I believe Jesus’ act of sacrifice was a positive choice on behalf of the Son in obedience to the Father, which makes that act one of immeasurable, incalculable, unfathomable love, much deeper than a preordained act which could not be changed.  Jesus could have “called ten thousand angels to take him away”, as the old hymn sings, but He didn’t (seems some of the old hymn writers weren’t strict Calvinists, either).  He could have given in to Satan’s temptations in the wilderness, but He didn’t.  He chose to love us, and give His life freely for us. 

That realization brings to me to my knees.

I hope you accept this in the spirit of love that it’s intended.  I don’t make any claims to having the complete truth of scripture.  I am convinced that anyone who does claim to have the complete truth of scripture, and thinks they really have it all wrapped up and that their way of interpreting scripture is the ONLY way, is a prideful liar. We must always be open to the Holy Spirit and His guidance.

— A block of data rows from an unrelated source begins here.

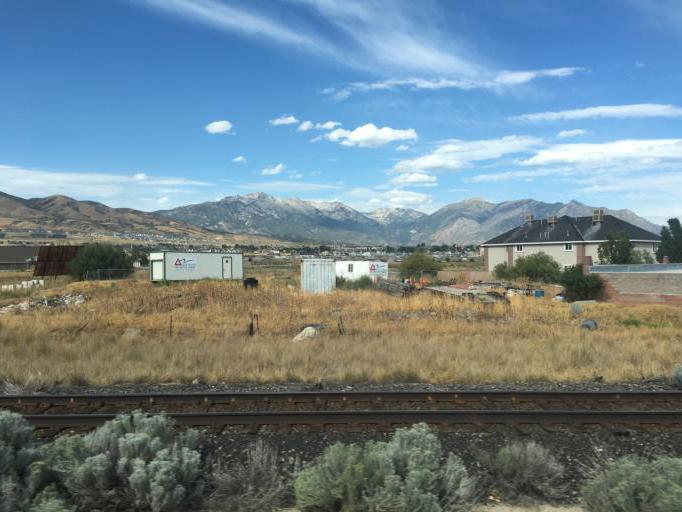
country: US
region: Utah
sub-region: Utah County
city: Lehi
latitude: 40.4115
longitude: -111.8807
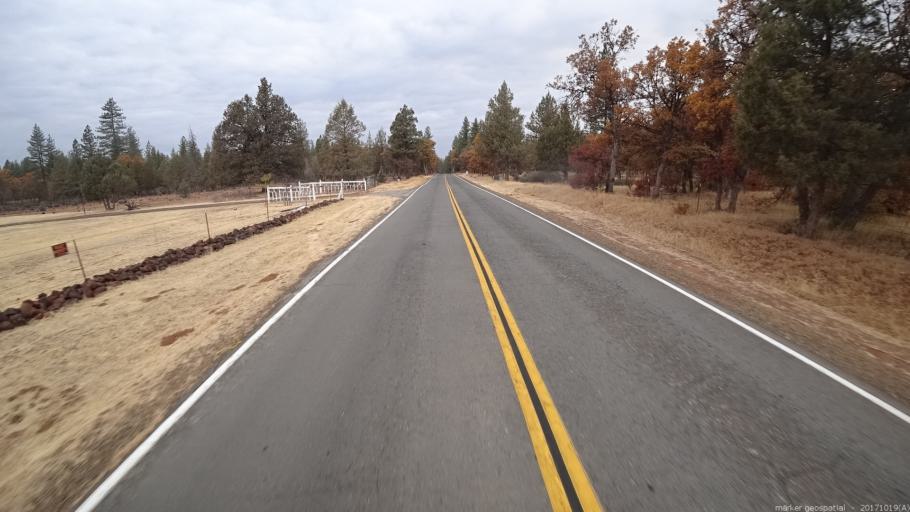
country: US
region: California
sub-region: Shasta County
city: Burney
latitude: 41.1293
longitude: -121.3384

However, I do make claim, and I hope you do too, that the way the Holy Spirit has revealed scripture to me motivates me.  It’s clear to me that the Holy Spirit has motivated you, too, and for that I have the deepest love and joy in the Lord.  To know that my brother’s kids have a love for the Lord is of great encouragement to me, Tom.

I believe the Bible is the inerrant word of God, and as such is a light to our paths, and a lamp to our spirits (Prov 20:27).  I think God knows each of our hearts and minds so intimately that His word reveals itself to each of us in a unique, specific way that should motivate us to love and action.  I believe God abhors conformity, but rejoices over obedience.  So long as we rejoice together in Christ, His death and resurrection, and God’s glorious grace by which we are saved, I think God will rejoice with us and sing over us in love.

Submitted lovingly, in hopes that each of our iron would sharpen the other.